Quoted passage:
========
[U-Boot-Users] [PATCH] MPC83xx platform memory access performance improved
Liu Dave-r63238
DaveLiu at freescale.com
Tue May 30 07:06:21 CEST 2006
Hi Wolfwang,
Here is one patch which can make DMA performance improved 6x,
memory write access performance improved 2.5x. and fixed some bugs.
The change is:
1. Bus pipeline
Set the CSB bus pipeline depth as 4, which makes 4 outstanding
transcation on CSB bus.
2. Memory write
When ECC enable, CPU write with 64bit. It makes DDR bus more effective.
3. DMA performance
DMA transfer with cache line burst read and burst write.
4. ECC test
I fixed some bugs in ECC test code, and enhanced the test code.
5. Platform clean up and bug fixed
I clean up the start.S file, and change the comments which comes
from 826x and 74xx.
========
[Stored data]
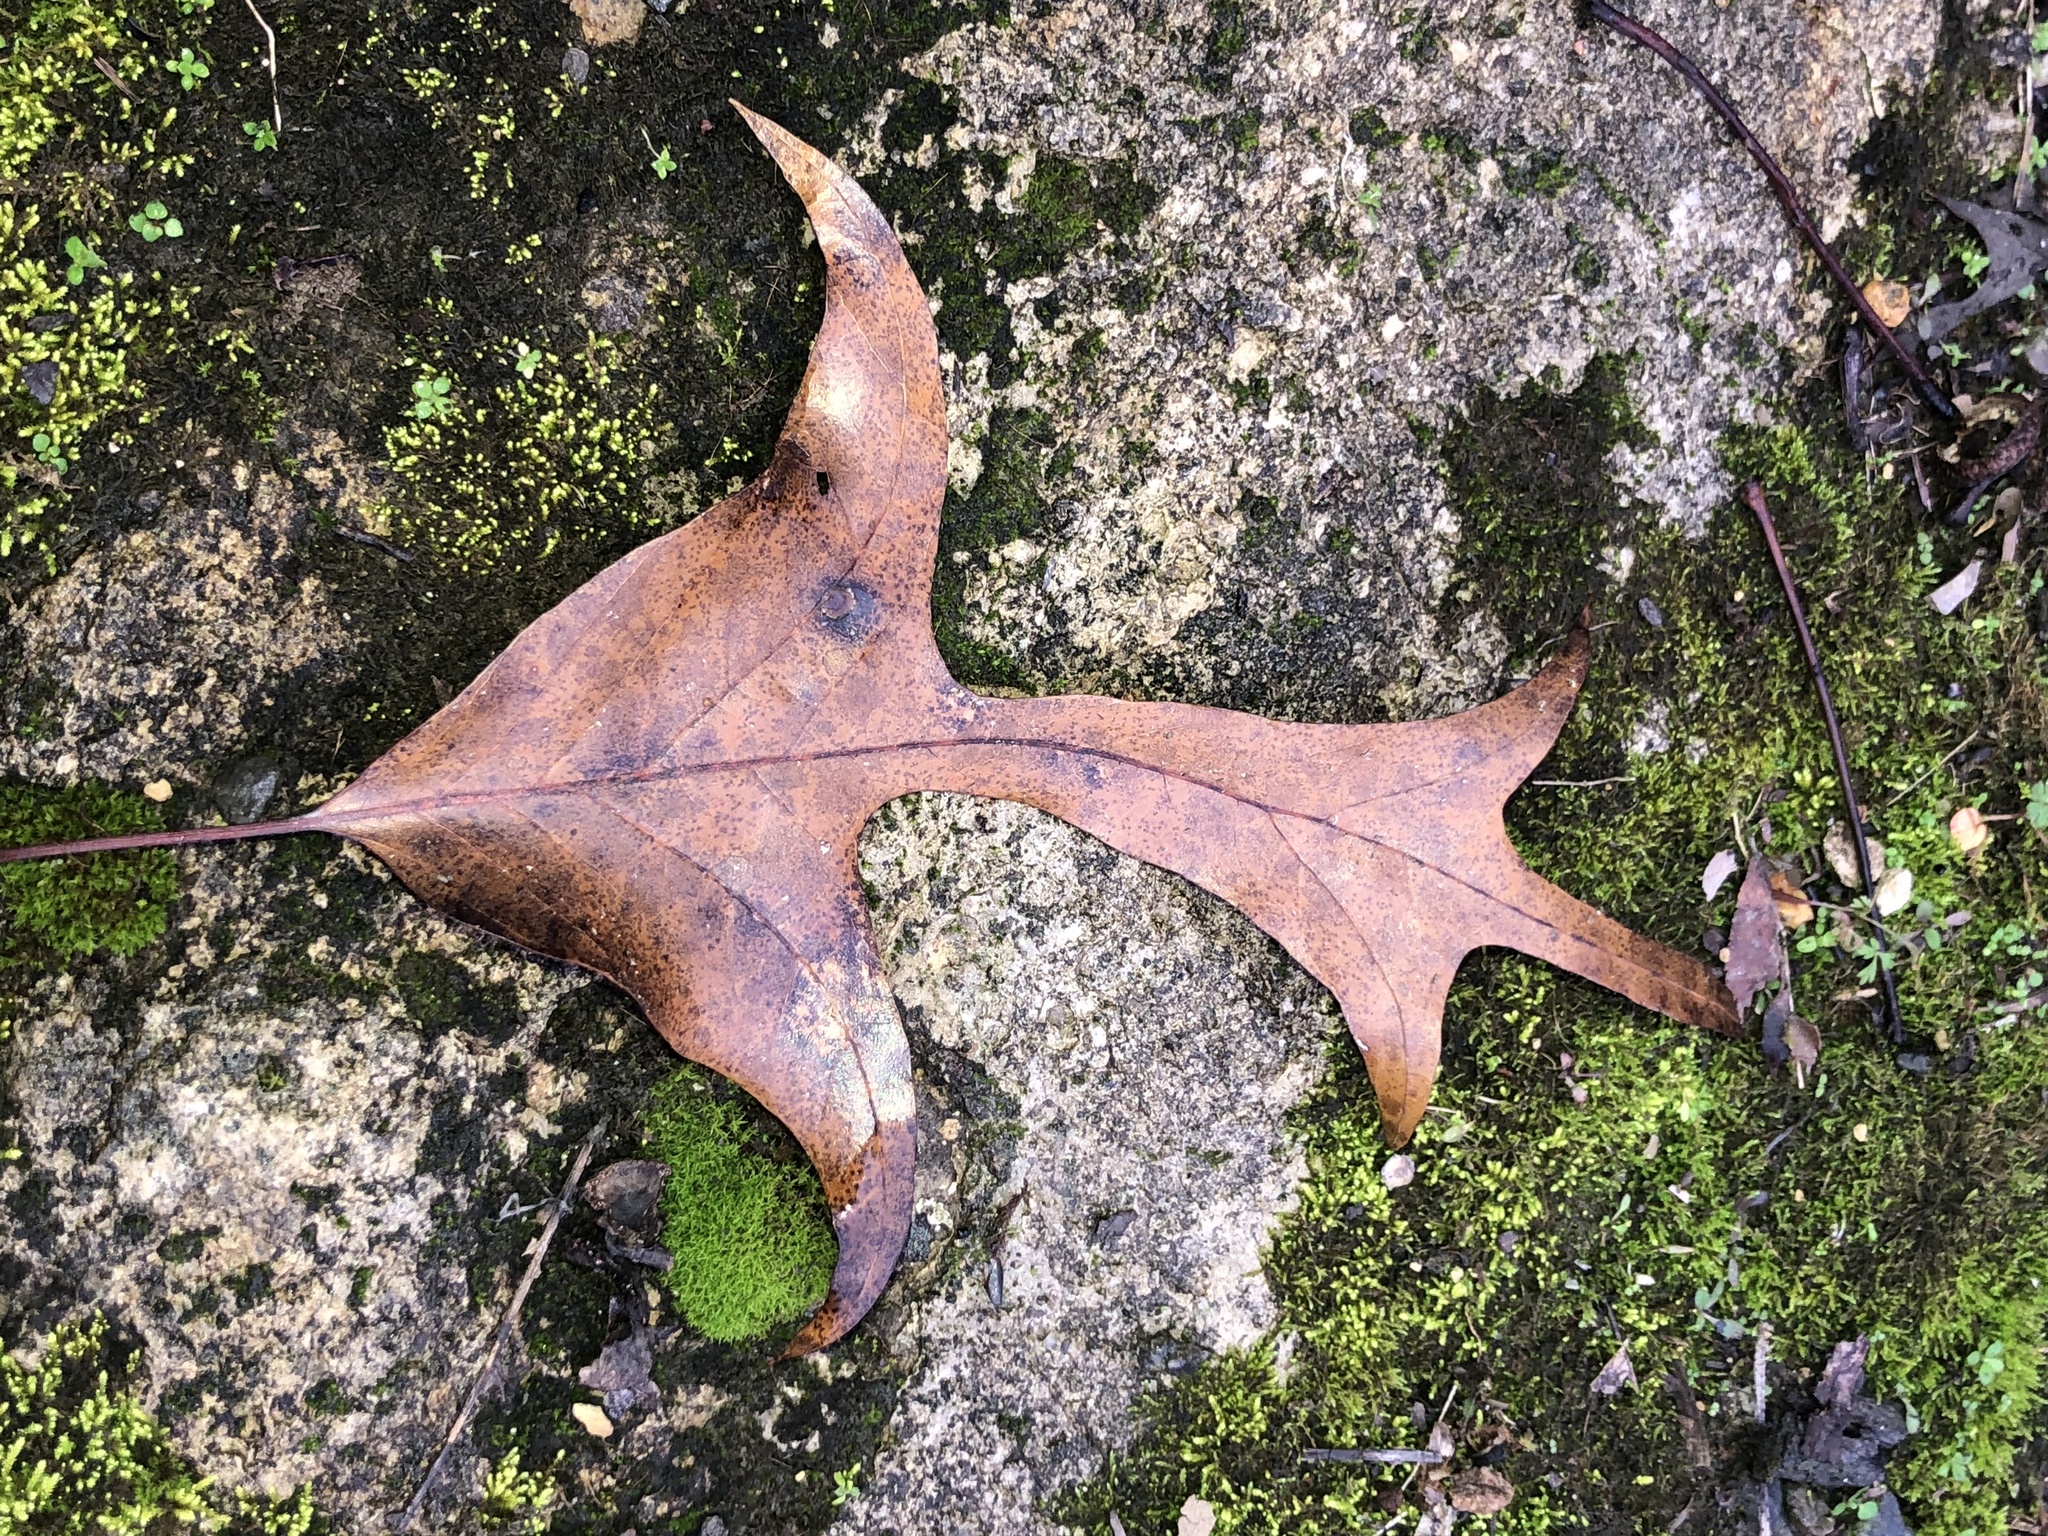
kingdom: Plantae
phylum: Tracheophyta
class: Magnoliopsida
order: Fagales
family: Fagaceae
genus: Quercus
========
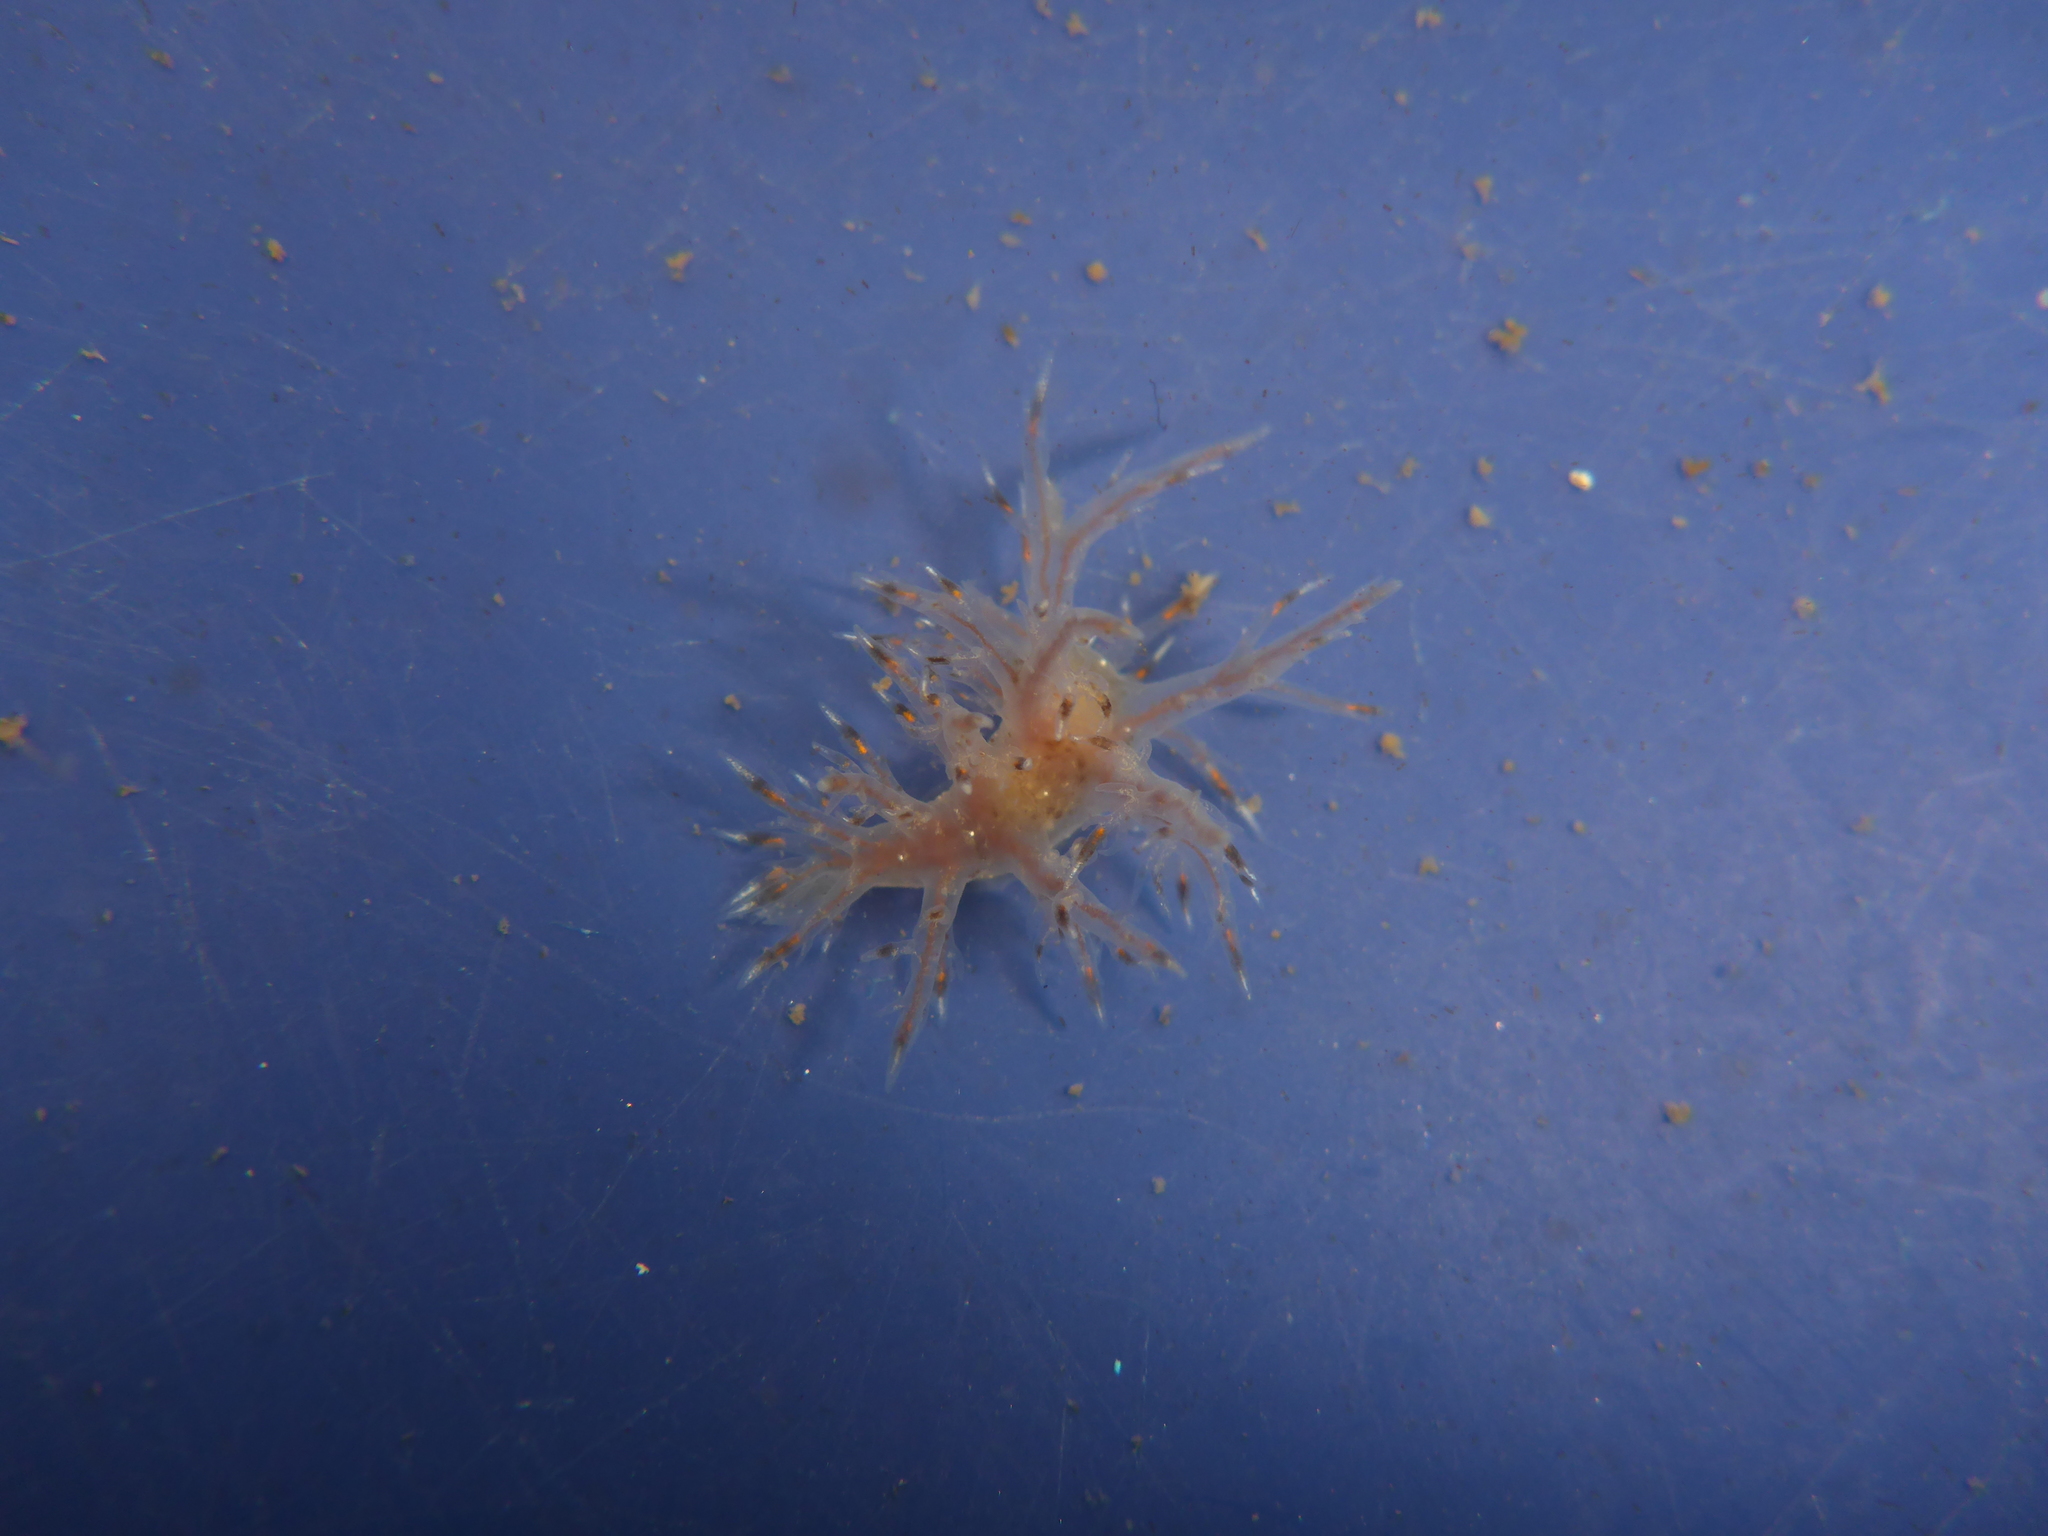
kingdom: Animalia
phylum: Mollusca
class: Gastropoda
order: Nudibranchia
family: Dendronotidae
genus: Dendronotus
========
Challenges:
1/ Output the part of the patch message that begins at the words "2. Memory write" and stops after "the test code.".
2/ In the patch message, what depth is the CSB bus pipeline set to?

Expected answers:
1/
2. Memory write
When ECC enable, CPU write with 64bit. It makes DDR bus more effective.
3. DMA performance
DMA transfer with cache line burst read and burst write.
4. ECC test
I fixed some bugs in ECC test code, and enhanced the test code.

2/ The CSB bus pipeline depth is set to 4.